NY.gov Portal State Agency Listing Search all of NY.gov
D E C banner
D E C banner

Disclaimer

The New York State Department of Environmental Conservation has added a link to a translation service developed by Microsoft Inc., entitled Bing Translator, as a convenience to visitors to the DEC website who speak languages other than English.

Additional information can be found at DEC's Language Assistance Page.

Hudson River Almanac April 7 - 12, 2004

OVERVIEW

American shad have reached the Mid-Hudson area and are heading further upriver, heralded by the blooming of forsythia and magnolia. The High Peaks are still looking for some color. Alewives and white suckers have begun their spawning runs up the tidal tributaries. The blooming of shadbush and the arrival of striped bass upriver are next.

HIGHLIGHT OF THE WEEK

4/2 - Town of Saugerties, HRM 101: Concerning the observation, in last week's Almanac, of nesting materials in bluebird boxes, it turns out the occupants are flying squirrels. Their nests are neatly tailored from 4"-6" of finely shredded redcedar or juniper bark. Active only at night, in summer they spend their days lying in the bluebird boxes on the soft juniper fluff, sometimes cuddled in each other's arms or lolling on their backs, sometimes in separate boxes. In winter they add more shreddings to the nest and wriggle down into the center, pulling the duff insulation fully over their heads. They'll let me look in on them as long as I move slowly and talk quietly to them. So far we have not witnessed any offspring.
- Dan Marazita

NATURAL HISTORY NOTES

4/7 - Newcomb, HRM 302: No forsythia or shadbush in bloom yet, but today we found pussy willows all grey and fuzzy - a pretty good sign that spring is on the horizon. Robins were out for the early worms this morning, the first time I've seen them hopping on lawns this spring. Up until now they've been lurking in the trees with the rest of the birds.
- Ellen Rathbone

4/7 - Brandow Point, HRM 118: Crocuses bloomed a few days ago and a few daffodils are opening despite the persistent cold.
- Liz LoGuidice

4/7 - Hunter's Brook, HRM 67.5: Despite an air temperature of 28°F and a brook temperature of 39°F at dawn, the strongest overnight tides so far this spring brought the first significant number of glass eels up Hunter's Brook. With frosted fingers, this morning I counted eight in my net. At the mouth of the Sawkill, 31 miles upriver, ten glass eels were collected.
- Tom Lake

4/8 - Poughkeepsie, HRM 73: Drifting for shad on the end of the ebb and the early flood today, I caught four bucks and four roe shad - my first of the season. There were a dozen stripers, too, and in two bait nets I had 60-80 river herring. Just three gizzard shad. The water temperature was 44°F.

=====

REQUIRED WORK. In the almanac, what material do the flying squirrels in the bluebird boxes use to build their nests? The lines after the almanac are not needed for this work.

DATA SECTION.
=====

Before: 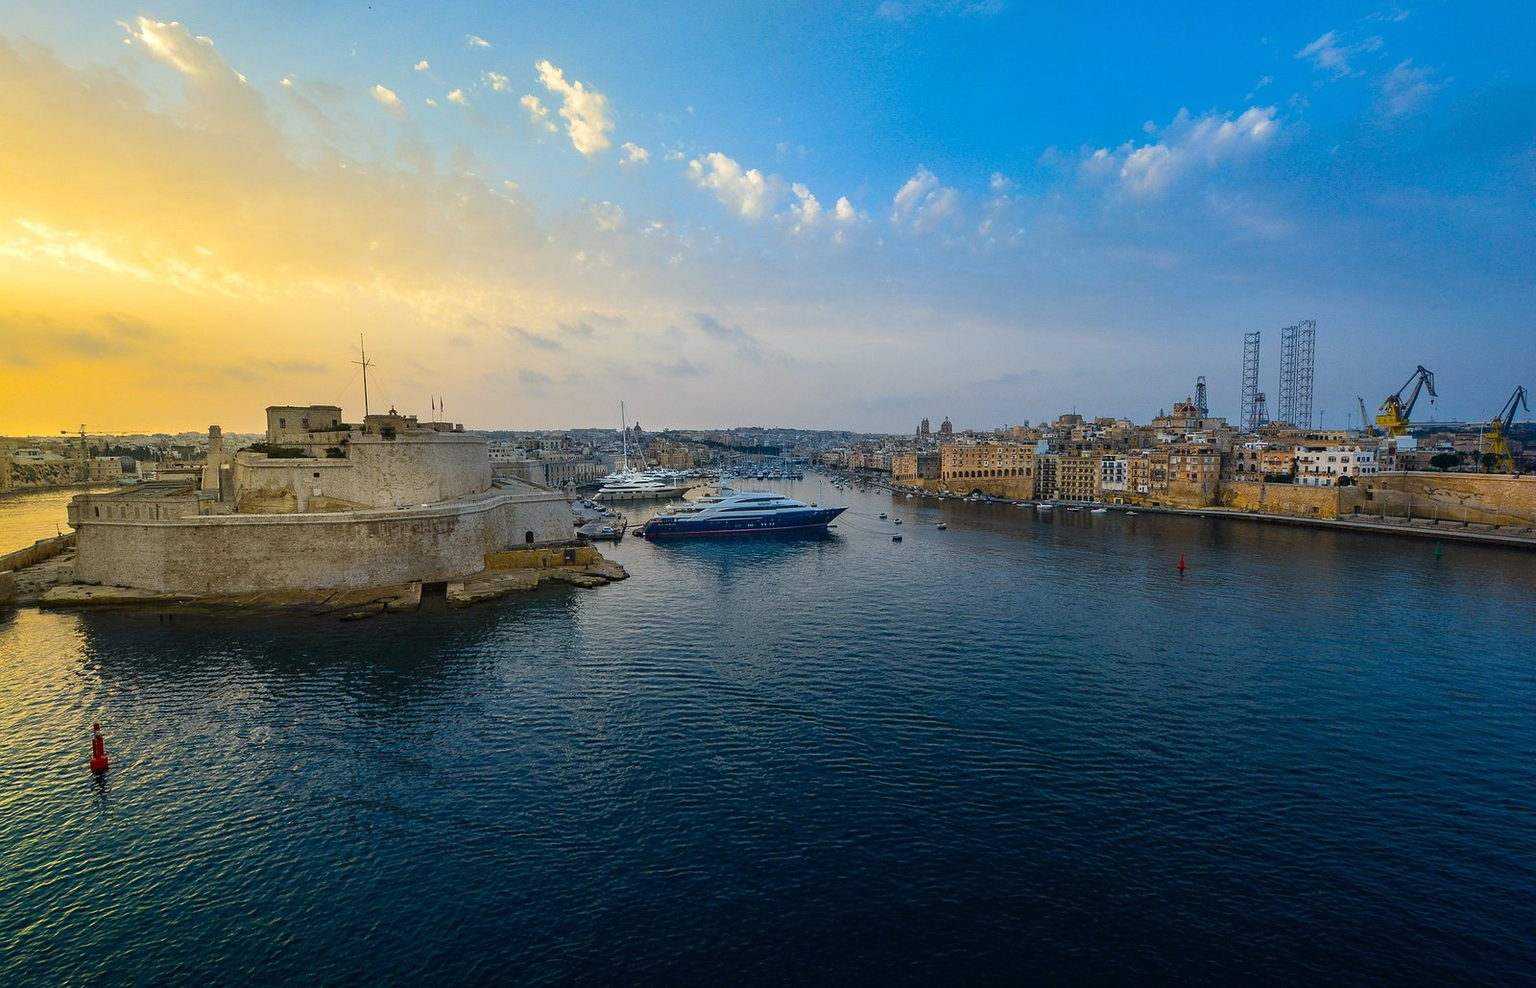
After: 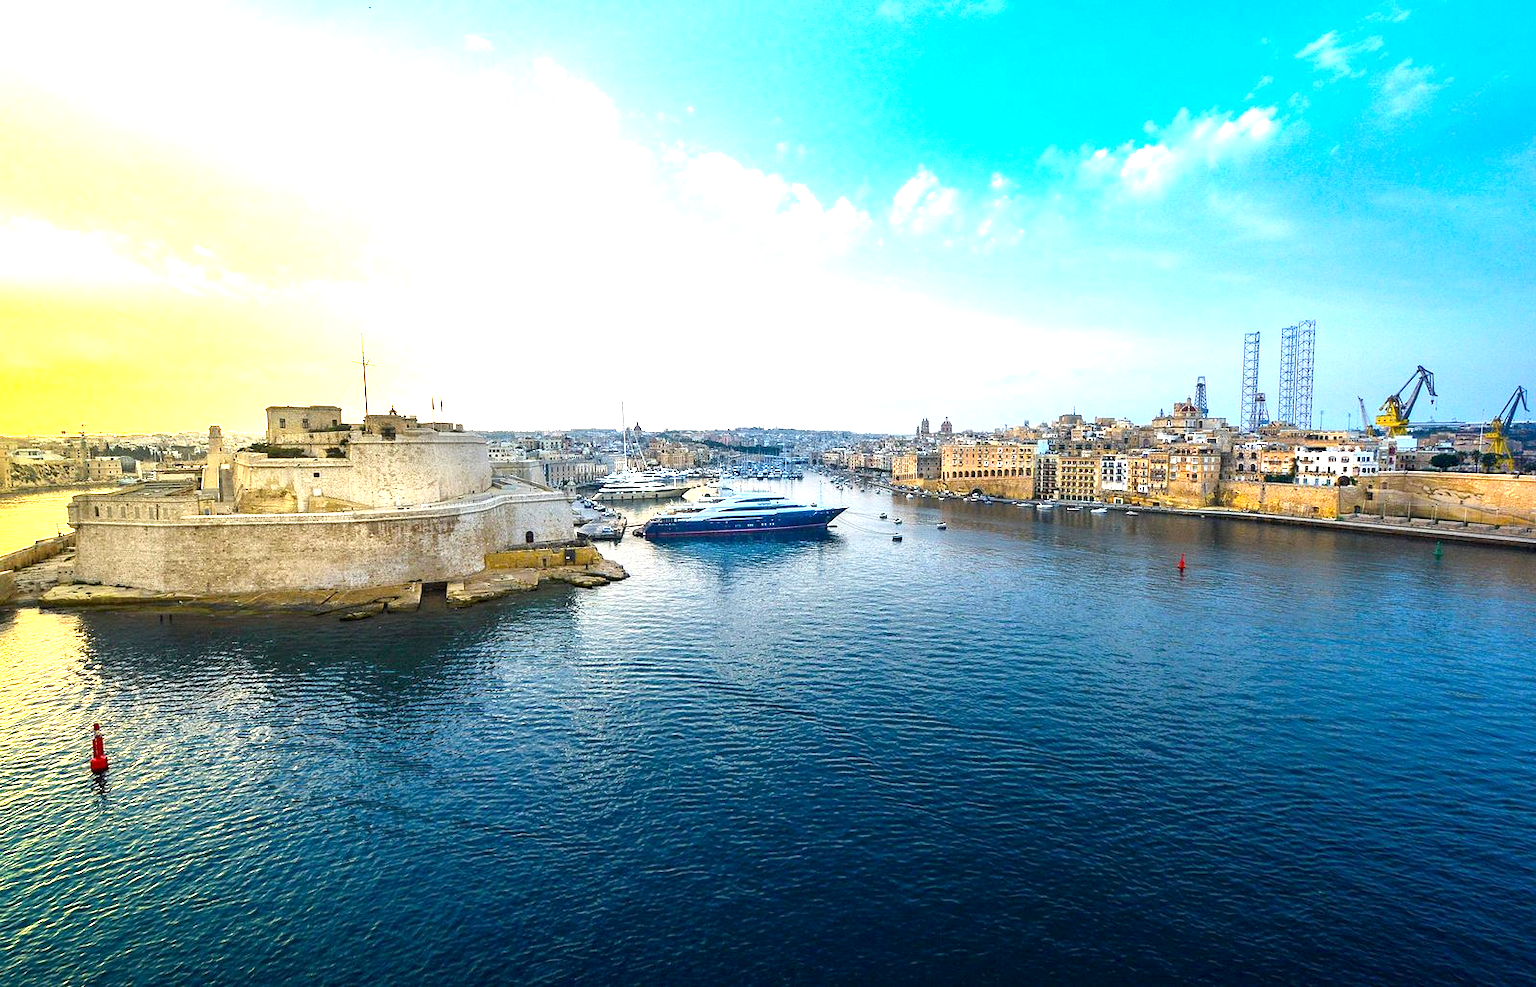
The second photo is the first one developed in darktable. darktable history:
exposure: black level correction 0.001, exposure 1.835 EV, compensate highlight preservation false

=====

THE RESULT. Finely shredded redcedar or juniper bark.